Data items
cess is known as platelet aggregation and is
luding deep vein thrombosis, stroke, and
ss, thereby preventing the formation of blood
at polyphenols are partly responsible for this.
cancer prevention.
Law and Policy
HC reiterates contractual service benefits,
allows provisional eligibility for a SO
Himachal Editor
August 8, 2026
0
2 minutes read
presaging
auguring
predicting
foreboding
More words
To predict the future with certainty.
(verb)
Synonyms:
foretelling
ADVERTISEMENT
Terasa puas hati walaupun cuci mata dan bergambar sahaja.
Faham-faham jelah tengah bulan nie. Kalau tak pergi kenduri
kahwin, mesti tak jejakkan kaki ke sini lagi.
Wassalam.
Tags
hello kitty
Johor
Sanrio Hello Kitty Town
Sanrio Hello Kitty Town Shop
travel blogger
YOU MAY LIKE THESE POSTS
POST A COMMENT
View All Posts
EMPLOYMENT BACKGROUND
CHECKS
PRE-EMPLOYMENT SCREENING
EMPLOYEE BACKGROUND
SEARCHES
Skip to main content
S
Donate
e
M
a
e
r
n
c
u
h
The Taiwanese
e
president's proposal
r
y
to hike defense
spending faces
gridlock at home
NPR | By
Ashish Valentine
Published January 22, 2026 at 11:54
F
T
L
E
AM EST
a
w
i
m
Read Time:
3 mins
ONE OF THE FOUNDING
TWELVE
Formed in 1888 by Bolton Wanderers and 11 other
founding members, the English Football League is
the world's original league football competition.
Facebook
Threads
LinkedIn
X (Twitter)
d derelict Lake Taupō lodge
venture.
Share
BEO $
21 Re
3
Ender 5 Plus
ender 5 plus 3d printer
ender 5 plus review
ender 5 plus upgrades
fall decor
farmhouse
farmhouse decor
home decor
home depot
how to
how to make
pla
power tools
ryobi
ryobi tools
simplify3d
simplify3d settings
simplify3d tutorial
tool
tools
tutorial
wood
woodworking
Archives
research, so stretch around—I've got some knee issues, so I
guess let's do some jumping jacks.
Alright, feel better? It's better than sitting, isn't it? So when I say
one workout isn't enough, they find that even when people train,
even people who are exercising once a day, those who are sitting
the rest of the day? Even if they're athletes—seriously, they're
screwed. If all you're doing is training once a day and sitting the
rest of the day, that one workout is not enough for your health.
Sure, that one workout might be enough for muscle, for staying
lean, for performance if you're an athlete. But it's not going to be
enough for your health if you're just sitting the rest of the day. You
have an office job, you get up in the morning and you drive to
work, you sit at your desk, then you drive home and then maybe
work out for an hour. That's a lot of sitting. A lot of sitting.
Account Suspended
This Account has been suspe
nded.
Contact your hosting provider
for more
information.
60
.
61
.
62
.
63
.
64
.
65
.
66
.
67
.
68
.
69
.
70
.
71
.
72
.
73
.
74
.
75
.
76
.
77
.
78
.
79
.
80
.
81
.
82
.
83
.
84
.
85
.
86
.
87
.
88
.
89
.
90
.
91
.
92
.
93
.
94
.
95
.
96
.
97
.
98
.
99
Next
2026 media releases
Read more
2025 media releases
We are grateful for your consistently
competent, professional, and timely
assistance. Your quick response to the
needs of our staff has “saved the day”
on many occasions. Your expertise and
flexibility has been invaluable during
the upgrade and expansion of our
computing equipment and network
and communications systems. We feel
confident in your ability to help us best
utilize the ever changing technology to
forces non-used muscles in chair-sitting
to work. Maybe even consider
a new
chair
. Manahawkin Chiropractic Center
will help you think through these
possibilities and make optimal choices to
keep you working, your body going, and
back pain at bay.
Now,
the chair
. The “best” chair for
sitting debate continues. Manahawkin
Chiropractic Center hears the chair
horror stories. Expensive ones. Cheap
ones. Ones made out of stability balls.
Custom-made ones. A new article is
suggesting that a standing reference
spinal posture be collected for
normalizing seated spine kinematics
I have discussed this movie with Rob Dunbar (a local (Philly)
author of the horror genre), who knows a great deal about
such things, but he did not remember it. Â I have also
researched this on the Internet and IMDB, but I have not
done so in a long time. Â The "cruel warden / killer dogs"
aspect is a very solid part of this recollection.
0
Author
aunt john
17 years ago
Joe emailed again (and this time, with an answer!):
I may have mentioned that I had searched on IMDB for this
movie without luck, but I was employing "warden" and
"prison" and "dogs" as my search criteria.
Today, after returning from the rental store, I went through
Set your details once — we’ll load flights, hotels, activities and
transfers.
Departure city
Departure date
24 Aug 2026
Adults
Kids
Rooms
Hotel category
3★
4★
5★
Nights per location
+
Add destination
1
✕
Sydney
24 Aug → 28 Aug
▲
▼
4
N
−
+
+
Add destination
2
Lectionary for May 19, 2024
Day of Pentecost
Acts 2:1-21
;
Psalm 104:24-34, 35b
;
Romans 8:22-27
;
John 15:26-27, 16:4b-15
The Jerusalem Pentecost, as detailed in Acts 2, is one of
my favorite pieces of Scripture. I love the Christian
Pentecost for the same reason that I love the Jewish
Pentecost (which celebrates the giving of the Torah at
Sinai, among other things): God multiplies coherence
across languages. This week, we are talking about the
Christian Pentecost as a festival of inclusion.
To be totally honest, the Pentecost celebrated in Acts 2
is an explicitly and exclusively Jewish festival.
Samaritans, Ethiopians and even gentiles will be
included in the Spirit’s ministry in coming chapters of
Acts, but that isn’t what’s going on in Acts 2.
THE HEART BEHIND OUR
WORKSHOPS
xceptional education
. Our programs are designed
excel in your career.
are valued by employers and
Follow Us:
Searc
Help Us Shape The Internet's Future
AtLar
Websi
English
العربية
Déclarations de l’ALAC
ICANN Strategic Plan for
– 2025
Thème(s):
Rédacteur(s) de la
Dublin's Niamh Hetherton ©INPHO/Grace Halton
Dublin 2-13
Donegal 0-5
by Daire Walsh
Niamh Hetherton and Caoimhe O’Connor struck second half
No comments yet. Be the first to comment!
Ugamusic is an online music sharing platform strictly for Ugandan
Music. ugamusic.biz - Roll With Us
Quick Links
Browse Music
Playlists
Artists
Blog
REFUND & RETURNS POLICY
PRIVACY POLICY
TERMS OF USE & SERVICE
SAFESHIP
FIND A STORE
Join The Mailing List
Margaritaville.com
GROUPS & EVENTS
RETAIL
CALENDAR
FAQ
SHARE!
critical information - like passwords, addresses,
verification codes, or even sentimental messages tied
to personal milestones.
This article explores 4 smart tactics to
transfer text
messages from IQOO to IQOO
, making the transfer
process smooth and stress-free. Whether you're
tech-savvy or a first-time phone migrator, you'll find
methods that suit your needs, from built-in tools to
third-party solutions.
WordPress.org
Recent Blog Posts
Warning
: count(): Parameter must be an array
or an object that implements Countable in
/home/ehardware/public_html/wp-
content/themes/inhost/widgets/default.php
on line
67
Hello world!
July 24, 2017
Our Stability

**WHAT IS EXPECTED**
Print the stretch of the records from their first line through the line containing "YOU MAY LIKE THESE POSTS", including both ends, and keep every line unchanged.

**COMPLETED TASK**
cess is known as platelet aggregation and is
luding deep vein thrombosis, stroke, and
ss, thereby preventing the formation of blood
at polyphenols are partly responsible for this.
cancer prevention.
Law and Policy
HC reiterates contractual service benefits,
allows provisional eligibility for a SO
Himachal Editor
August 8, 2026
0
2 minutes read
presaging
auguring
predicting
foreboding
More words
To predict the future with certainty.
(verb)
Synonyms:
foretelling
ADVERTISEMENT
Terasa puas hati walaupun cuci mata dan bergambar sahaja.
Faham-faham jelah tengah bulan nie. Kalau tak pergi kenduri
kahwin, mesti tak jejakkan kaki ke sini lagi.
Wassalam.
Tags
hello kitty
Johor
Sanrio Hello Kitty Town
Sanrio Hello Kitty Town Shop
travel blogger
YOU MAY LIKE THESE POSTS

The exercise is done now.